Panel four, chaired by Prof. Susan Trevaskes, offered a general discussion about judicial reforms in China. Prof. Stéphanie Balme of the Centre for International Studies (“CERI”) of Sciences Po Paris who joined the conference via Skype, presented her assessment on China’s judicial reforms for the past 35 years. After that, another presenter Prof. Yongjun Li of the School of Law of Jilin University discussed the theoretical problems behind China’s current judicial reform. Dr. Meng Hou and Prof. Albert Chen of the Faculty of Law of the University of Hong Kong acted as the commentators for this panel.
Panel five of the second day was chaired by Dr. Ling Li. Prof. Qinghua Wang discussed the role of the court in social control in China while Dr. Fen Lin of the Department of Media and Communication of CityU presented the empirical studies carried out by her and Prof. Xin He relating to defamation litigation in China. Prof. Baifeng Chen and Dr. Xiaohong Yu were the commentators of this panel.
Panel six, the last panel of the conference, was a book comments session chaired by Dr. Meng Hou. Prof. Xin He and Dr. Kwai Ng first presented their work to participants. After that, being commentators, Prof. Zhong Liu and Dr. Ling Li shared their views on the relevant book project and gave valuable comments to the two authors. Other participants also joined the discussion.
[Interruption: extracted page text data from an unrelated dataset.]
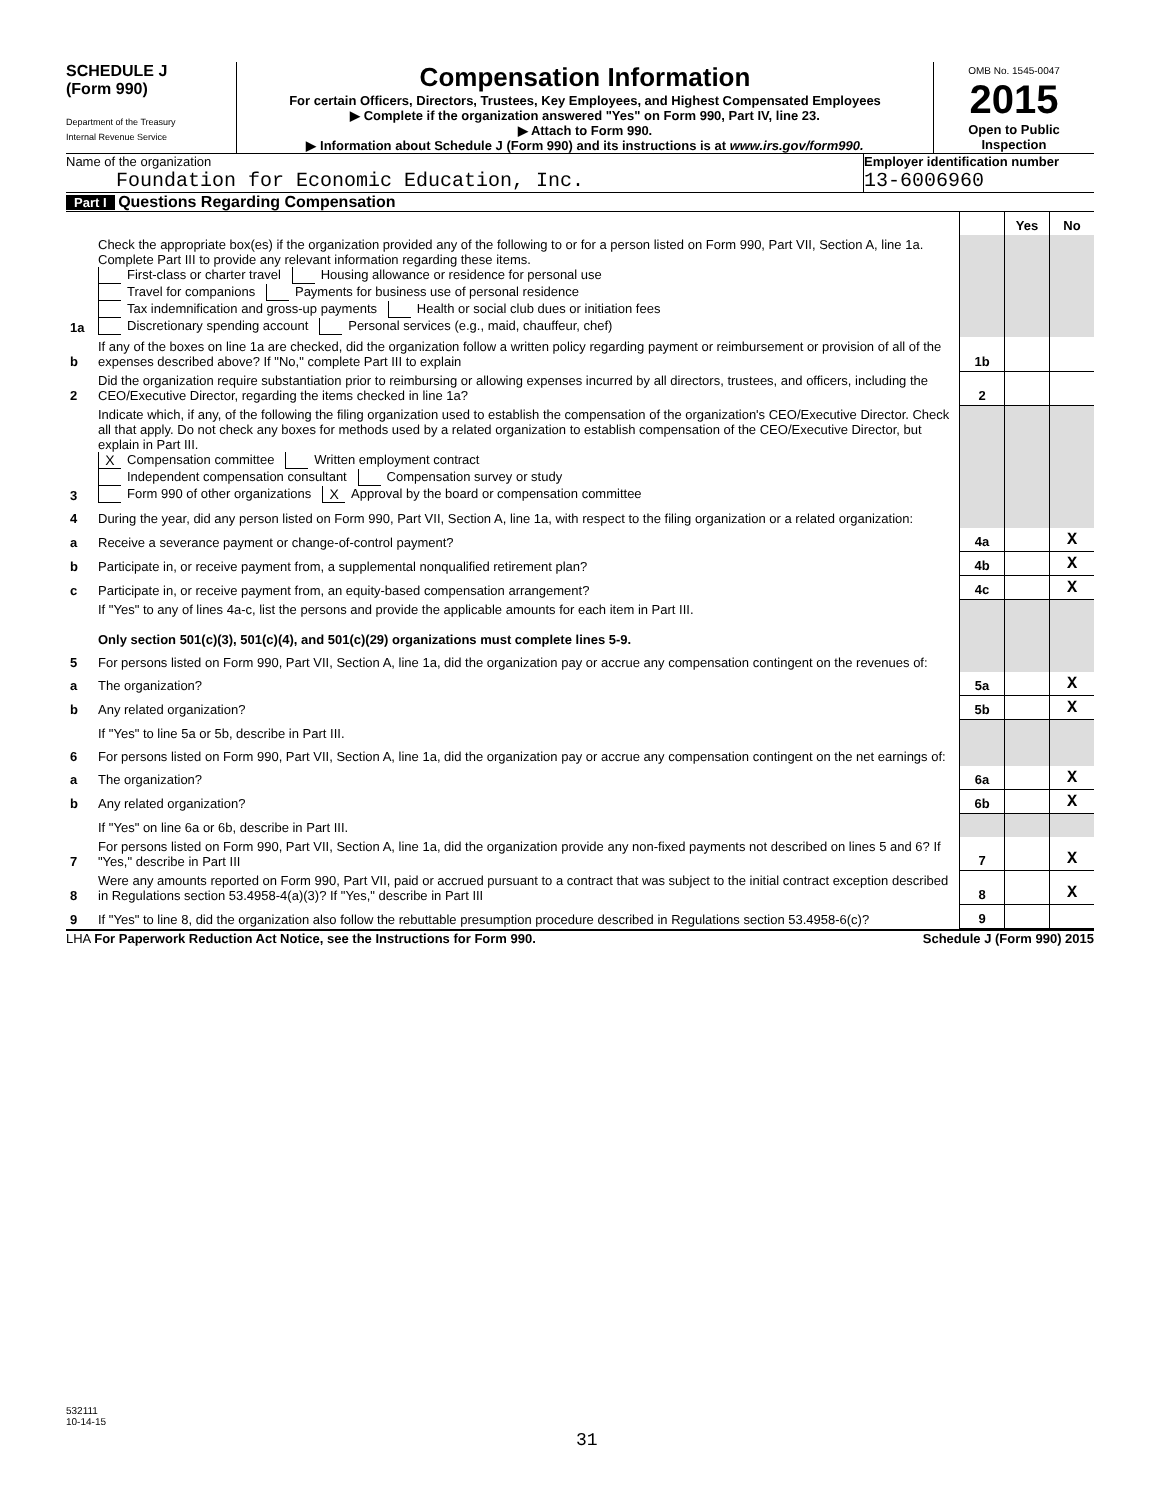SCHEDULE J
(Form 990)
Department of the Treasury
Internal Revenue Service
Compensation Information
For certain Officers, Directors, Trustees, Key Employees, and Highest Compensated Employees
▶ Complete if the organization answered "Yes" on Form 990, Part IV, line 23.
▶ Attach to Form 990.
▶ Information about Schedule J (Form 990) and its instructions is at www.irs.gov/form990.
OMB No. 1545-0047
2015
Open to Public Inspection
Name of the organization
Foundation for Economic Education, Inc.
Employer identification number
13-6006960
Part I Questions Regarding Compensation
| | | | Yes | No |
| 1a | Check the appropriate box(es) if the organization provided any of the following to or for a person listed on Form 990, Part VII, Section A, line 1a. Complete Part III to provide any relevant information regarding these items. First-class or charter travel Housing allowance or residence for personal use Travel for companions Payments for business use of personal residence Tax indemnification and gross-up payments Health or social club dues or initiation fees Discretionary spending account Personal services (e.g., maid, chauffeur, chef) | | | |
| b | If any of the boxes on line 1a are checked, did the organization follow a written policy regarding payment or reimbursement or provision of all of the expenses described above? If "No," complete Part III to explain | 1b | | |
| 2 | Did the organization require substantiation prior to reimbursing or allowing expenses incurred by all directors, trustees, and officers, including the CEO/Executive Director, regarding the items checked in line 1a? | 2 | | |
| 3 | Indicate which, if any, of the following the filing organization used to establish the compensation of the organization's CEO/Executive Director. Check all that apply. Do not check any boxes for methods used by a related organization to establish compensation of the CEO/Executive Director, but explain in Part III. X Compensation committee Written employment contract Independent compensation consultant Compensation survey or study Form 990 of other organizations X Approval by the board or compensation committee | | | |
| 4 | During the year, did any person listed on Form 990, Part VII, Section A, line 1a, with respect to the filing organization or a related organization: | | | |
| a | Receive a severance payment or change-of-control payment? | 4a | | X |
| b | Participate in, or receive payment from, a supplemental nonqualified retirement plan? | 4b | | X |
| c | Participate in, or receive payment from, an equity-based compensation arrangement? | 4c | | X |
| | If "Yes" to any of lines 4a-c, list the persons and provide the applicable amounts for each item in Part III. Only section 501(c)(3), 501(c)(4), and 501(c)(29) organizations must complete lines 5-9. | | | |
| 5 | For persons listed on Form 990, Part VII, Section A, line 1a, did the organization pay or accrue any compensation contingent on the revenues of: | | | |
| a | The organization? | 5a | | X |
| b | Any related organization? | 5b | | X |
| | If "Yes" to line 5a or 5b, describe in Part III. | | | |
| 6 | For persons listed on Form 990, Part VII, Section A, line 1a, did the organization pay or accrue any compensation contingent on the net earnings of: | | | |
| a | The organization? | 6a | | X |
| b | Any related organization? | 6b | | X |
| | If "Yes" on line 6a or 6b, describe in Part III. | | | |
| 7 | For persons listed on Form 990, Part VII, Section A, line 1a, did the organization provide any non-fixed payments not described on lines 5 and 6? If "Yes," describe in Part III | 7 | | X |
| 8 | Were any amounts reported on Form 990, Part VII, paid or accrued pursuant to a contract that was subject to the initial contract exception described in Regulations section 53.4958-4(a)(3)? If "Yes," describe in Part III | 8 | | X |
| 9 | If "Yes" to line 8, did the organization also follow the rebuttable presumption procedure described in Regulations section 53.4958-6(c)? | 9 | | |
LHA For Paperwork Reduction Act Notice, see the Instructions for Form 990. Schedule J (Form 990) 2015
532111
10-14-15
31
In conclusion, while the time was short, the conference was fruitful and thought-provoking. The speakers’ expert insight and analysis on a variety of important issues relating to judicial reform in China, as well as the critical questions and constructive comments posed by participants made the conference a great success. The discussion has undoubtedly laid a good foundation for further in-depth conversation on related matters.